While Kant argues that moral truths are independent of moral agents, he does take the treatment of moral agents into consideration when determining a moral action. The second formulation of the Categorical Imperative – treat the rational agent as an end, and never as a means to an end, solely – dictates how moral agents should be treated. It is important to note that Kant equates rational agency with moral agency, and equates rational agency with that which accepts the moral truth of the Categorical Imperative. The moral agent is duty-bound to reason and those of rational agency, and is not obligated to those outside of rational agency, as Kant defines it.

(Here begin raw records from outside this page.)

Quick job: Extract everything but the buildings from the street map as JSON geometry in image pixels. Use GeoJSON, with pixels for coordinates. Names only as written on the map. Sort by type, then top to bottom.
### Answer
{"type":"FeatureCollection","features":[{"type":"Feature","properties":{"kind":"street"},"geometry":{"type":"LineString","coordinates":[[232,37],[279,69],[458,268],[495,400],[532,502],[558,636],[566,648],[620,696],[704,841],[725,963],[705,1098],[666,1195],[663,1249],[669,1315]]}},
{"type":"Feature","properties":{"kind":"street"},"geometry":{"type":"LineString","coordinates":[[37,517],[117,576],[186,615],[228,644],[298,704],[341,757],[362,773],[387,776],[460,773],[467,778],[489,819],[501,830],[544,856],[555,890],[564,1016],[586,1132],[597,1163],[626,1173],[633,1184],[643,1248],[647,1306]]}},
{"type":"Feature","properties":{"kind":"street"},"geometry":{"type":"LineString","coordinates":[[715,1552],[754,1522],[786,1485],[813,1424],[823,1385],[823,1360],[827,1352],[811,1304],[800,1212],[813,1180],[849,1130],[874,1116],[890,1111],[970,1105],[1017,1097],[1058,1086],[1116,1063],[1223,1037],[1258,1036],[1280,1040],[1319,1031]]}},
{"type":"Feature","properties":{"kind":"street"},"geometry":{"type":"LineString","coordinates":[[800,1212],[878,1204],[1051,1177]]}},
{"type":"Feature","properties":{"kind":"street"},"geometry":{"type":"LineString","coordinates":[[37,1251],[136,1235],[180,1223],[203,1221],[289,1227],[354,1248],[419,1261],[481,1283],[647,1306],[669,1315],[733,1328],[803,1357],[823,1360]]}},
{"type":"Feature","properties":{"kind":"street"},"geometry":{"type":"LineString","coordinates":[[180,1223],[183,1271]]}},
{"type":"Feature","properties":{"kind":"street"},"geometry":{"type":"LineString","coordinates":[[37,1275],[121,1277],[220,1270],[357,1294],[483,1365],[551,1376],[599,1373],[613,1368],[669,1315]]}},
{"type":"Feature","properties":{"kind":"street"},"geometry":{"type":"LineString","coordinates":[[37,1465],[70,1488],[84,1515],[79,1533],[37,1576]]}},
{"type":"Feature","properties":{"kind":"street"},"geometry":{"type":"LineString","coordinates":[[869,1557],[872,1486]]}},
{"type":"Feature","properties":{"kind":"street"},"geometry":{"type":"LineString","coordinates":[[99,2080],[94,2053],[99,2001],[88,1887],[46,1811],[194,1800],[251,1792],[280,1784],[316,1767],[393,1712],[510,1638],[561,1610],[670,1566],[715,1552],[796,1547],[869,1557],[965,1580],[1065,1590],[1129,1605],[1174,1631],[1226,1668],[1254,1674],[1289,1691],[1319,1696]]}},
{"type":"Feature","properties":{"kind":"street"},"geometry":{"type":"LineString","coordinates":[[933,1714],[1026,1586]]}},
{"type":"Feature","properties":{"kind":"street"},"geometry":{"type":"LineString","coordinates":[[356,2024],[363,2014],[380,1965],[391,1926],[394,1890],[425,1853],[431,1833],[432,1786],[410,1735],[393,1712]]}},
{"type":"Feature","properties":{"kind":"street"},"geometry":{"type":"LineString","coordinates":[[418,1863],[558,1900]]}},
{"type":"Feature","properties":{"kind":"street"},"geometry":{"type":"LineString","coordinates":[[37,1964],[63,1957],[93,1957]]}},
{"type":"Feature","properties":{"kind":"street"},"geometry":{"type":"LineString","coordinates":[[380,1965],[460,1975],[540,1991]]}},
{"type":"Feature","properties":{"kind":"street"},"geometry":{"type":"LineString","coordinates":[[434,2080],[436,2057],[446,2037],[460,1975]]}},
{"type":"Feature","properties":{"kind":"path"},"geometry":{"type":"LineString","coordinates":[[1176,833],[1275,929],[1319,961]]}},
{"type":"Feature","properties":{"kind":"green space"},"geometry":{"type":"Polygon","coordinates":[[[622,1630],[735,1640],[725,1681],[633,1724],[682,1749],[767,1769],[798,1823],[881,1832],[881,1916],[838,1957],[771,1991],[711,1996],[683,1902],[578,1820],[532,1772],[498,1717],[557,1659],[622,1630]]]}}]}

The moral agent’s obligation to reason is apparent in the third formulation of the Categorical Imperative – act in conformity with the idea of the will of every rational being as a will which lays down universal laws of action. The truth of the third formulation of the Categorical Imperative rests on the premise that morality can be derived through reason alone. In which case, the formulation makes an analytic claim. An analytic statement is a statement whose truth or falsehood can be derived through the analysis of the statement (Magee, 1998, p. 228). Analytic statements are analytic because they do not reveal anything to the agent. If it does not reveal anything to the agent, it is superfluous.

French political theorist Benjamin Constant, a contemporary of Kant, explicitly challenged the truth in the Categorical Imperative. Constant argued that moral imperatives cannot be derived through reason alone and exist independent of the moral agent. Constant wrote a rebuttal to Kant’s Categorical Imperative entitled

“On Political Reactions.” Constant had a different approach to interpreting duty.

According to Constant, duty cannot be addressed without also considering rights;

where there is duty, there must also exist the right to what that duty entails. An example of a moral duty where Kant and Constant find disagreement is in the duty of truth telling.

Constant uses the scenario of a moral agent being questioned by a potential attacker as to the whereabouts of a potential murder victim: is the moral agent obligated to tell the perpetrator whether or not the person is hiding in his house?

Constant states, “no one has the right to a truth that harms others” (Kant, p. 65). It is Constant’s view that if the moral agent were to divulge that the potential victim is in his house, then this agent should be held morally responsible for the murder.

Constant argues that it is necessary to take into consideration more than just the maxim served when determining the moral character of an action. This is because,

In every case where a principle that has been proved to be true appears to be inapplicable, the reason for this lies in the fact that we do not know the middle principle that contains the means to its application (Kant, p. 65).

Constant goes on to argue that what may be morally sound, generally, is not always true in particular cases. Constant does not question the moral importance of the maxims produced by Kant’s theory. He only questions whether these maxims apply in all cases.

What is this middle principle to which Constant refers? The middle principle is the individual’s contribution to the formation of the moral imperative to be followed; it is consent to this moral principle. Constant writes “no man can be bound by any laws other than those to whose formation he has contributed”

(Kant, p. 65). According to Constant, the moral agent must contribute to the formation of the law, in this case the moral law, either in her own person or through representation, if she is to be under such a law. In the case of truth telling, the moral agent cannot be bound to tell the truth if it is in conflict with a moral duty she deems more urgent.

How does this argument relate to the debate between Robert Hauptman and Robert Dowd? The most obvious parallel between these two debates is that in each case, Kant versus Constant and Dowd versus Hauptman, the authors debate whether the obligation of truthfulness is in conflict with other moral precepts. Kant and Dowd each argue that there is no real conflict, that truth is always mandated.

Constant and Hauptman each disagree.